### RECORDS PROVIDED
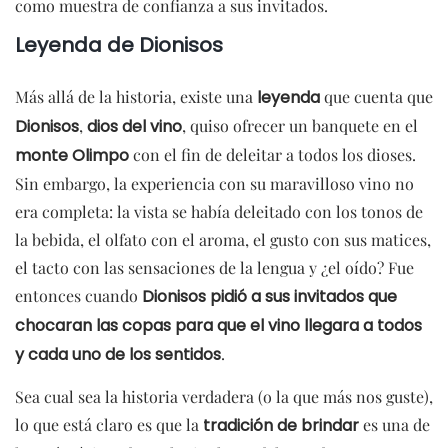
como muestra de confianza a sus invitados.
Leyenda de Dionisos
Más allá de la historia, existe una
leyenda
que cuenta que
Dionisos
,
dios del vino
, quiso ofrecer un banquete en el
monte Olimpo
con el fin de deleitar a todos los dioses.
Sin embargo, la experiencia con su maravilloso vino no
era completa: la vista se había deleitado con los tonos de
la bebida, el olfato con el aroma, el gusto con sus matices,
el tacto con las sensaciones de la lengua y ¿el oído? Fue
entonces cuando
Dionisos pidió a sus invitados que
chocaran las copas para que el vino llegara a todos
y cada uno de los sentidos
.
Sea cual sea la historia verdadera (o la que más nos guste),
lo que está claro es que la
tradición de brindar
es una de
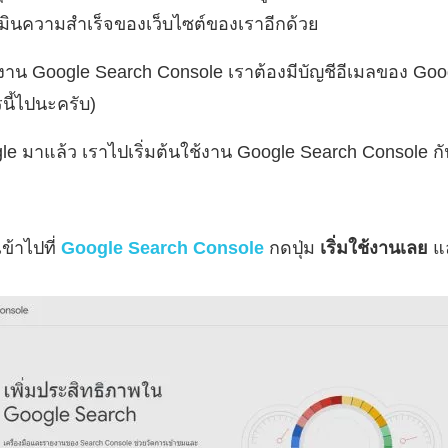
ะเมินความสำเร็จของเว็บไซต์ของเราอีกด้วย
ช้งาน Google Search Console เราต้องมีบัญชีอีเมลของ Goo
นี้ไปนะครับ)
gle มาแล้ว เราไปเริ่มต้นใช้งาน Google Search Console ก
ข้าไปที่
Google Search Console
กดปุ่ม
เริ่มใช้งานเลย
แล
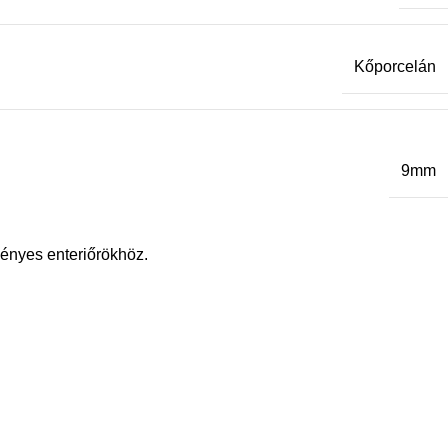
Kőporcelán
9mm
ényes enteriőrökhöz.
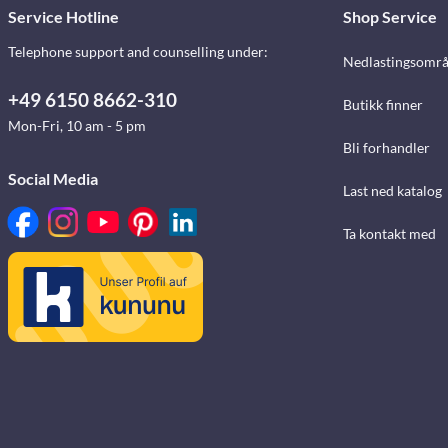
Service Hotline
Shop Service
Telephone support and counselling under:
Nedlastingsomr
+49 6150 8662-310
Butikk finner
Mon-Fri, 10 am - 5 pm
Bli forhandler
Social Media
Last ned katalog
Ta kontakt med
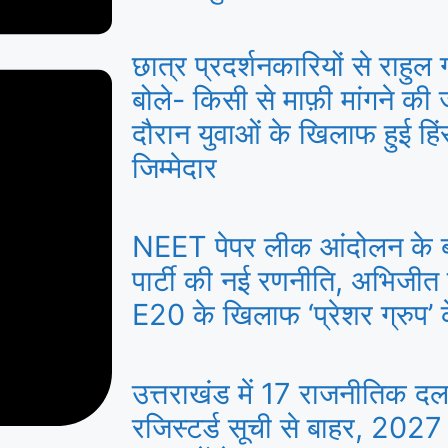
छात्र प्रदर्शनकारियों से राहुल
बोले- किसी से माफ़ी मांगने की ज
दौरान युवाओं के खिलाफ हुई हि
जिम्मेदार
NEET पेपर लीक आंदोलन के 
पार्टी की नई रणनीति, अभिजीत
E20 के खिलाफ ‘प्रेशर ग्रुप’ के
उत्तराखंड में 17 राजनीतिक द
रजिस्टर्ड सूची से बाहर, 2027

### PROBLEM DESCRIPTION
Restate each entry exactly, omitting pictures.

### RESULT OF THIS EXERCISE
como muestra de confianza a sus invitados.
Leyenda de Dionisos
Más allá de la historia, existe una
leyenda
que cuenta que
Dionisos
,
dios del vino
, quiso ofrecer un banquete en el
monte Olimpo
con el fin de deleitar a todos los dioses.
Sin embargo, la experiencia con su maravilloso vino no
era completa: la vista se había deleitado con los tonos de
la bebida, el olfato con el aroma, el gusto con sus matices,
el tacto con las sensaciones de la lengua y ¿el oído? Fue
entonces cuando
Dionisos pidió a sus invitados que
chocaran las copas para que el vino llegara a todos
y cada uno de los sentidos
.
Sea cual sea la historia verdadera (o la que más nos guste),
lo que está claro es que la
tradición de brindar
es una de
ะเมินความสำเร็จของเว็บไซต์ของเราอีกด้วย
ช้งาน Google Search Console เราต้องมีบัญชีอีเมลของ Goo
นี้ไปนะครับ)
gle มาแล้ว เราไปเริ่มต้นใช้งาน Google Search Console ก
ข้าไปที่
Google Search Console
กดปุ่ม
เริ่มใช้งานเลย
แล
Kőporcelán
9mm
ényes enteriőrökhöz.
Service Hotline
Shop Service
Telephone support and counselling under:
Nedlastingsomr
+49 6150 8662-310
Butikk finner
Mon-Fri, 10 am - 5 pm
Bli forhandler
Social Media
Last ned katalog
Ta kontakt med
छात्र प्रदर्शनकारियों से राहुल
बोले- किसी से माफ़ी मांगने की ज
दौरान युवाओं के खिलाफ हुई हि
जिम्मेदार
NEET पेपर लीक आंदोलन के 
पार्टी की नई रणनीति, अभिजीत
E20 के खिलाफ ‘प्रेशर ग्रुप’ के
उत्तराखंड में 17 राजनीतिक द
रजिस्टर्ड सूची से बाहर, 2027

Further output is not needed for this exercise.